# Wind Tunnel Testing Site - RAE Bedford - June 2012



## Els (Jul 18, 2012)

A few years back I was looking at one of those film location web sites and came across some weird industrial complex that looked a fair bit like Pyestock. It was listed as “An industrial location 30 miles outside London”. I had no idea where it was or about its past history but it sure as hell looked interesting, all sort of Bakelite Flash Gordon dials and switches. 

A couple of months ago later I was reading an old 1950’s book about breaking the sound barrier which had a section on wind tunnels. I happened to Google wind tunnels which dragged up load of photo bucket pictures someone had loaded up which I recognized as the same site in the film location web site. They were taken some time back in 2004, shortly before the site was largely dismantled; only rather fortunately they had given the location. 

I happened to mention it to Northern Ninja, showed him the pictures and we discussed about going. I didn't really get my hopes up to high as the site lies smack bang in the middle of an extremely live area sporting the usual 24 hour security with people, cars and lorries going about their business pretty much from sunrise to sunset. We had organized a little road trip to take in of a few places around Bedford so we added it to the list, thinking a visit might be nothing more than a recce.
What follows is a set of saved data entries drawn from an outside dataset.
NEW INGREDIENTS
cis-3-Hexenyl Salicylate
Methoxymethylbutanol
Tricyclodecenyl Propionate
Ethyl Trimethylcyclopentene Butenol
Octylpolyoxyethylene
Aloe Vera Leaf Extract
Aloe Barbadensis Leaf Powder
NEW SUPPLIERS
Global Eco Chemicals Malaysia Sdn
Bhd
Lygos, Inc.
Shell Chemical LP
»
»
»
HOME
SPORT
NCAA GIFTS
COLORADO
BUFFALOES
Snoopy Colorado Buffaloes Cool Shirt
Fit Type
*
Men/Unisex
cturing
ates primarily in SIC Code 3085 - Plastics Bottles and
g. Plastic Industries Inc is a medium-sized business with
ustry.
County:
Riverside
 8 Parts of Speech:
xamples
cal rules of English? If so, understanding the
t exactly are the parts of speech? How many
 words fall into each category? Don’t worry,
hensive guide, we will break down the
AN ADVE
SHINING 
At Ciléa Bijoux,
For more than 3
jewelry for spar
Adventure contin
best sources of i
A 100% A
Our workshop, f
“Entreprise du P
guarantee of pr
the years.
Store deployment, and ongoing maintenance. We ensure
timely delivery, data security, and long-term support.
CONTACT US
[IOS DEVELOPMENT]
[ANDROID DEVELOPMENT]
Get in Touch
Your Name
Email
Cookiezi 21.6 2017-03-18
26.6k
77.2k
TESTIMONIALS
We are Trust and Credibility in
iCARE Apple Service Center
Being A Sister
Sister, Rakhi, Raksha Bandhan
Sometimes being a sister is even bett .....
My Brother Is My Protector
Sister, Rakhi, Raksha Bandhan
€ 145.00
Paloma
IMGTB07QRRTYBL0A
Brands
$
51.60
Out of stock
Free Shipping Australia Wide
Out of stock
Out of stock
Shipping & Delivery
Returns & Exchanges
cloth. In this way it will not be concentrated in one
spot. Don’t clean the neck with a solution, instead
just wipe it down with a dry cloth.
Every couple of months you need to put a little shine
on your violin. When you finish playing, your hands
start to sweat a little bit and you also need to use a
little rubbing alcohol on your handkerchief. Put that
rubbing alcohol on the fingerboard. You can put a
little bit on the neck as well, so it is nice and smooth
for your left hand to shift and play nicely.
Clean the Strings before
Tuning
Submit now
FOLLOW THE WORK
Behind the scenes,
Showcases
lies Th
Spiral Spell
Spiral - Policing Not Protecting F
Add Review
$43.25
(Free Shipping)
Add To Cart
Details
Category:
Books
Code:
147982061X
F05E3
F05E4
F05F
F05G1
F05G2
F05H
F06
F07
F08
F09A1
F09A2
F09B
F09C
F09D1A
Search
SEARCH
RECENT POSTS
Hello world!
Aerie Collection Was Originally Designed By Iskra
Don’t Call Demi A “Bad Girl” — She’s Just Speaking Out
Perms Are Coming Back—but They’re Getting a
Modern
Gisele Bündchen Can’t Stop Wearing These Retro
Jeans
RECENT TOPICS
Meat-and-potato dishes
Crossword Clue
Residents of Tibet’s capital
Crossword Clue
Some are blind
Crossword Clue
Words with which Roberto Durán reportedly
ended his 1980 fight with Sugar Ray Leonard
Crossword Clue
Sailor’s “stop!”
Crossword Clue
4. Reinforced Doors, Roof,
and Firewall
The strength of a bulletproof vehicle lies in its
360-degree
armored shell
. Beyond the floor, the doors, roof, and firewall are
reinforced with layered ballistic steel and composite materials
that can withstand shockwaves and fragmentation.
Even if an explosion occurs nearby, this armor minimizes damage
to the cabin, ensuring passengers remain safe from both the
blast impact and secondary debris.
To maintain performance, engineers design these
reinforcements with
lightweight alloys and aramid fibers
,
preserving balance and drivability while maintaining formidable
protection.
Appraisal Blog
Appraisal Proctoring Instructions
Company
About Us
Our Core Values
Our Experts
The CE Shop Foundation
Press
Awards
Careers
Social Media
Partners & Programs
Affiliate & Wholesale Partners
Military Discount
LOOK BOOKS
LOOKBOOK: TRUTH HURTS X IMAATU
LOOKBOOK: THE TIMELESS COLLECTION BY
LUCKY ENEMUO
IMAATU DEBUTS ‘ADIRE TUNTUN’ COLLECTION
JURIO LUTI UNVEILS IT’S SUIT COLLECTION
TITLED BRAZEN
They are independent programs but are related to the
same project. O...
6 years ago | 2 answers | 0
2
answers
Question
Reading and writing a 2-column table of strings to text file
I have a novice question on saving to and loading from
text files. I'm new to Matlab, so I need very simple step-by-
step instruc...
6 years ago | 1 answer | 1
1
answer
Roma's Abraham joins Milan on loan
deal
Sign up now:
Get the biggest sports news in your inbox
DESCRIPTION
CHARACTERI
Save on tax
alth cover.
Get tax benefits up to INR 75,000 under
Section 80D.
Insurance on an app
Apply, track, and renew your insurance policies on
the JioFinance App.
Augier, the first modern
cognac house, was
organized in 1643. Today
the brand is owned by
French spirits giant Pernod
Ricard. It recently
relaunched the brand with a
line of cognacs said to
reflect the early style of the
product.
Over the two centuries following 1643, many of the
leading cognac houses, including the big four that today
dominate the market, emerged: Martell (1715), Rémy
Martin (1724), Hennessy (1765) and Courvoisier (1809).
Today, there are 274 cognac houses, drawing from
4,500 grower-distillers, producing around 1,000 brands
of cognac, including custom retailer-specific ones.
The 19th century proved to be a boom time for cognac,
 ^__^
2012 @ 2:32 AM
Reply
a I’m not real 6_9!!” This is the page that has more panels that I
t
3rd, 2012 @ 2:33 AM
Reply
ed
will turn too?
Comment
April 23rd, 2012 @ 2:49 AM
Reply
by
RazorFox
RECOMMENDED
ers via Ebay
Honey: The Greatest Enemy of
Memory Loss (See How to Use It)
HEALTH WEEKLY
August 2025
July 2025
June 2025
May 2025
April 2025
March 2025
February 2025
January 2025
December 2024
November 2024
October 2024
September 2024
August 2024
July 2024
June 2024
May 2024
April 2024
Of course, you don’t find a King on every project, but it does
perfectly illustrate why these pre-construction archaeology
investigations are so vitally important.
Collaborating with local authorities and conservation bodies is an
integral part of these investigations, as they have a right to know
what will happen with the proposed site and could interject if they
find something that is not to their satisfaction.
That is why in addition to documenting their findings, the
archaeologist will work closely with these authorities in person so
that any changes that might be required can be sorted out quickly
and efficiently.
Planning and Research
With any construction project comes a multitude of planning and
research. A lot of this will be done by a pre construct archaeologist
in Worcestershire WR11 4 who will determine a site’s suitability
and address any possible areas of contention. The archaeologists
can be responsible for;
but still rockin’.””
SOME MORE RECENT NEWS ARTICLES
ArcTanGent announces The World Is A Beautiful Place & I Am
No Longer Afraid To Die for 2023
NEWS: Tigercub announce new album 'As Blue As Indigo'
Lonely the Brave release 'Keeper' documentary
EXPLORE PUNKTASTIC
As things turned out, Lady Luck smiled on us, I mean she really did give us a major break, probably one of the most serendipitous explores I've ever had. 

There isn't a vast amount of history on this site, mainly a few mentions in some obscure forums, but it looks like construction was started after the war and quite of bit of the equipment seems to have been “liberated” from Germany. Things carried on until the site was closed back in 2004. Quite a bit of the equipment has been “recycled” and is now used by Bodyflight Indoor Skydiving and the Red Bull motor racing team. 

Anyway, enough of that. 

On arrival, it's a familiar story, a big impressive space with the lifting gear still in place but on the whole fairly stripped out. It's clear to see where the wind tunnel entered the building and where the aircraft testing chamber would have been placed. The motors to provide the compressed air would have sat on the plinth to the right. 







Poking about under the plinth. 





Standing where the test chamber would have been. 





Then it's up the lifting gear. 





Long way down. 





Down one end of the hall it's clear the place has been used as a film set. 















The spares store room. Empty apart from the shelving. 










There is a goodish amount of paper work still left in situ.


----------



## Els (Jul 18, 2012)

In the pictures I saw on the locations web site there were some ones of a couple of very nice Control Rooms and they didn’t disappoint once we found them. The first one was the Wind Tunnel Monitoring room which unfortunately didn’t really have very good light, just two small internal windows, so the pictures have come out a bit on the strange side. 

Anyway, I’m going to let them do the talking from now on in 























































The second Control Room was used to monitor the Power Station.


----------



## UE-OMJ (Jul 18, 2012)

VERY interesting, thanks for sharing.


----------



## TheDodoKiller (Jul 18, 2012)

Wow, that's astonishing. I've never seen the likes of it. I like dials. Loadsa dials...


----------



## UEP-Wales (Jul 18, 2012)

Now that is very nice and something I don't think I've seen before! 

Great shots and location, cheers for posting them up


----------



## night crawler (Jul 18, 2012)

Very good did like the control room but so was the main building impressive.


----------



## nelly (Jul 19, 2012)

Top stuff, love the control room


----------



## flyboys90 (Jul 19, 2012)

What an amazing find! both sets of photos great,thanks for sharing.


----------



## sYnc_below (Jul 19, 2012)

Brilliant, best thing I've seen on here for ages.

I've had it on my list for a while too, my bad for not pulling my finger out and getting beaten 

You snooze, you lose in this game 

Can remember it in it's heyday as I went to school just round the corner.


----------



## TeeJF (Jul 19, 2012)

What a cool place! I wonder what's with the perfume vials on on of the pix? Not what you'd expect in an industrial complex at all.


----------



## chizyramone (Jul 19, 2012)

Wow, that is mega cool. 

nice one


----------



## rapidman (Jul 28, 2012)

Outstanding report!! nice one


----------



## freespirits (Jul 28, 2012)

great pics and write up dude ,,,


----------



## bigtip (Jul 28, 2012)

*nice*

Strange place interesting and some nice shots thanks for posting.


----------



## Headflux (Aug 1, 2012)

Really cool place..


----------



## darbians (Sep 3, 2012)

That control room looks awesome, so many buttons and knobs to play with!


----------



## UrbanX (Sep 3, 2012)

Never seen this one, fantastic pics, what a find!


----------



## Fury161 (Sep 3, 2012)

Fantastic and all still in good condition inside, found this about when it was being put together. 

http://bps.britishpathe.com/hls-vod/flash/00000000/00083000/00083398.mp4.m3u8


----------



## Jet48 (Sep 3, 2012)

Great pictures of the control room so many switches and dials were you tempted to try a few?


----------



## sYnc_below (Sep 3, 2012)

Jet48 said:


> Great pictures of the control room so many switches and dials were you tempted to try a few?



It was decommissioned in 2005


----------



## Els (Sep 3, 2012)

tocsin_bang said:


> It was decommissioned in 2005



Believe it or not, some of the lights on the console still worked and at least one of the dials was still flickering.


----------



## Safe Breaker (Sep 4, 2012)

Great stuff..............


----------



## adzst24 (Sep 11, 2012)

Realy nice report big thums up !


----------